I got this working for 4 days and I can get it working for all 6 days, but it seems like overkill. Is there a way to simplify this?:
SELECT d1d2.activity_id, ISNULL(d1d2.result1,0) AS day1, ISNULL(d1d2.result2,0) AS day2, ISNULL(d3d4.result3,0) AS day3, ISNULL(d3d4.result4,0) AS day4
FROM
(SELECT ISNULL(d1.activity_id,0) AS activity_id, ISNULL(result1,0) AS result1, ISNULL(result2,0) AS result2
FROM
(SELECT ISNULL(statistic_result,0) AS result1, ISNULL(activity_id,0) AS activity_id
FROM statistic
WHERE user_id='jeremiah' AND statistic_date='11/22/2011'
) d1
FROM JOIN
(SELECT ISNULL(statistic_result,0) AS result2, ISNULL(activity_id,0) AS activity_id
FROM statistic WHERE user_id='jeremiah' AND statistic_date='11/23/2011'
) d2
ON d1.activity_id=d2.activity_id
) d1d2
FULL JOIN
(SELECT d3.activity_id AS activity_id, ISNULL(d3.result3,0) AS result3, ISNULL(d4.result4,0) AS result4
FROM
(SELECT ISNULL(statistic_result,0) AS result3, ISNULL(activity_id,0) AS activity_id
FROM statistic WHERE user_id='jeremiah' AND statistic_date='11/24/2011'
) d3
FULL JOIN
(SELECT ISNULL(statistic_result,0) AS result4, ISNULL(activity_id,0) AS activity_id
FROM statistic WHERE user_id='jeremiah' AND statistic_date='11/25/2011'
) d4
ON d3.activity_id=d4.activity_id
) d3d4
ON d1d2.activity_id=d3d4.activity_id
ORDER BY d1d2.activity_id
Here is a typical approach for this kind of thing:
DECLARE #minDate DATETIME,
#maxdate DATETIME,
#userID VARCHAR(200)
SELECT #minDate = '2011-11-15 00:00:00',
#maxDate = '2011-11-22 23:59:59',
#userID = 'jeremiah'
SELECT A.activity_id, A.group_id,
SUM(CASE WHEN DATEDIFF(day, #minDate, S.date) = 0 THEN S.Result ELSE 0 END) AS Day1Result,
SUM(CASE WHEN DATEDIFF(day, #minDate, S.date) = 1 THEN S.Result ELSE 0 END) AS Day2Result,
SUM(CASE WHEN DATEDIFF(day, #minDate, S.date) = 2 THEN S.Result ELSE 0 END) AS Day3Result,
SUM(CASE WHEN DATEDIFF(day, #minDate, S.date) = 3 THEN S.Result ELSE 0 END) AS Day4Result,
SUM(CASE WHEN DATEDIFF(day, #minDate, S.date) = 4 THEN S.Result ELSE 0 END) AS Day5Result,
SUM(CASE WHEN DATEDIFF(day, #minDate, S.date) = 5 THEN S.Result ELSE 0 END) AS Day6Result
FROM activity A
LEFT OUTER JOIN statistic S
ON A.activity_id = S.activity_ID
AND S.user_id = #userID
WHERE S.date between #minDate AND #maxDate
GROUP BY A.activity_id, A.group_id
First, I'm using group by to reduce the resultset to one row per activity_id/group_id, then I'm using CASE to separate values for each individual column.
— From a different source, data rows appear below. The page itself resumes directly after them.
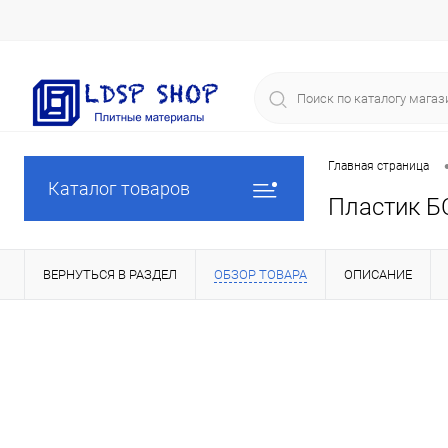
Главная страница
Каталог товаров
Пластик Б
ВЕРНУТЬСЯ В РАЗДЕЛ
ОБЗОР ТОВАРА
ОПИСАНИЕ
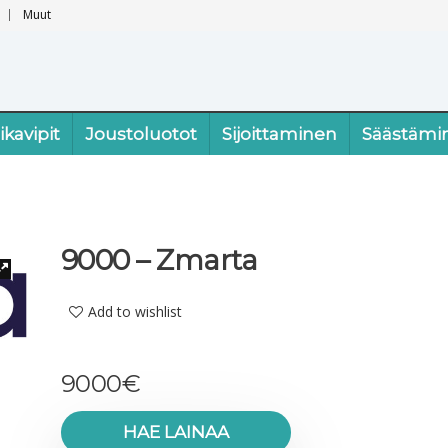
Muut
ikavipit
Joustoluotot
Sijoittaminen
Säästämi
9000 – Zmarta
Add to wishlist
9000
€
HAE LAINAA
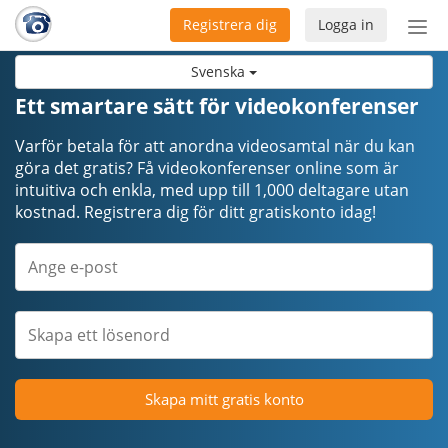
Registrera dig
Logga in
Öpp
men
Svenska
Ett smartare sätt för videokonferenser
Varför betala för att anordna videosamtal när du kan
göra det gratis? Få videokonferenser online som är
intuitiva och enkla, med upp till 1,000 deltagare utan
kostnad. Registrera dig för ditt gratiskonto idag!
Skapa mitt gratis konto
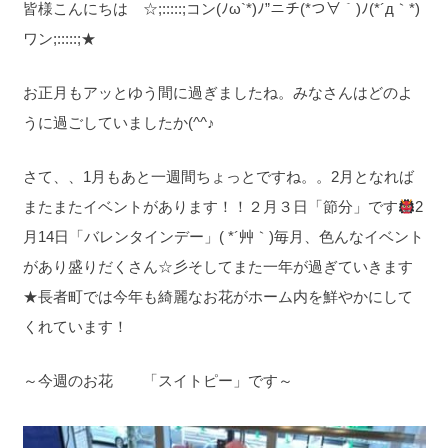
皆様こんにちは ☆;:::::;コン(ﾉω`*)ﾉ”ニチ(*つ∀｀)ﾉ(*´д｀*)
ワン;:::::;★
お正月もアッとゆう間に過ぎましたね。みなさんはどのよ
うに過ごしていましたか(^^♪
さて、、1月もあと一週間ちょっとですね。。2月となれば
またまたイベントがあります！！２月３日「節分」です
2
月14日「バレンタインデー」( *´艸｀)毎月、色んなイベント
があり盛りだくさん☆彡そしてまた一年が過ぎていきます
★長者町では今年も綺麗なお花がホーム内を鮮やかにして
くれています！
～今週のお花 「スイトピー」です～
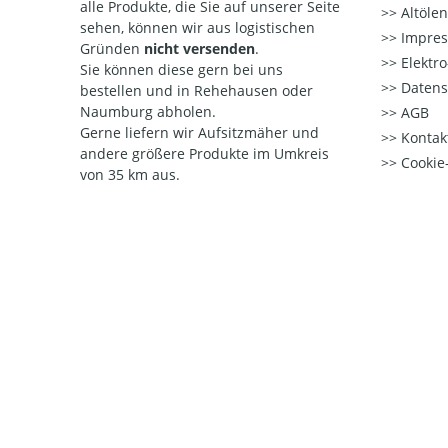
alle Produkte, die Sie auf unserer Seite
Altöle
sehen, können wir aus logistischen
Impre
Gründen
nicht versenden
.
Elektr
Sie können diese gern bei uns
Datens
bestellen und in Rehehausen oder
Naumburg abholen.
AGB
Gerne liefern wir Aufsitzmäher und
Kontak
andere größere Produkte im Umkreis
Cookie-
von 35 km aus.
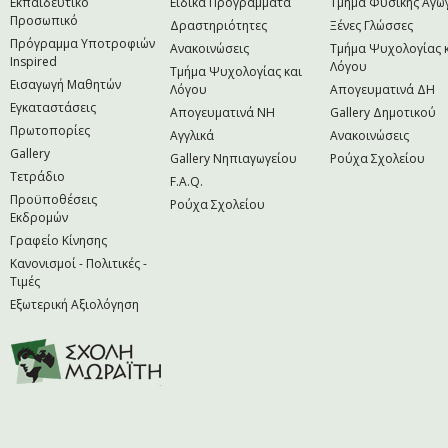
Εκπαιδευτικό
Ειδικά Προγράμματα
Τμήμα Φυσικής Αγω
Προσωπικό
Δραστηριότητες
Ξένες Γλώσσες
Πρόγραμμα Υποτροφιών
Ανακοινώσεις
Τμήμα Ψυχολογίας 
Inspired
Λόγου
Τμήμα Ψυχολογίας και
Εισαγωγή Μαθητών
Λόγου
Απογευματινά ΔΗ
Εγκαταστάσεις
Απογευματινά NH
Gallery Δημοτικού
Πρωτοπορίες
Αγγλικά
Ανακοινώσεις
Gallery
Gallery Νηπιαγωγείου
Ρούχα Σχολείου
Τετράδιο
F.A.Q.
Προϋποθέσεις
Ρούχα Σχολείου
Εκδρομών
Γραφείο Κίνησης
Κανονισμοί - Πολιτικές -
Τιμές
Εξωτερική Αξιολόγηση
In this case I'm looking at which day in the last seven, but you can use whatever logic there to determine what date. The case statements will return the value of S.result if the row is for that particular day, or 0 if it's not. SUM will add up the individual values (or just the one, if there is only one) and consolidate that into a single row.
You'll also note my date range is based on midnight on the first day in the range and 11:59PM on the last day of the range to ensure all times are included in the range.
Finally, I'm performing a left join so you will always have a 0 in your columns, even if there are no statistics.
I'm not entirely sure how your results are segregated by group in addition to activity (unless group is a higher level construct), but here is the approach I would take:
SELECT activity_id
day1result = SUM(CASE DATEPART(weekday, date) WHEN 1 THEN result ELSE 0 END)
FROM statistic
GROUP BY activity_id
I will leave the rest of the days and addition of group_id to you, but you should see the general approach.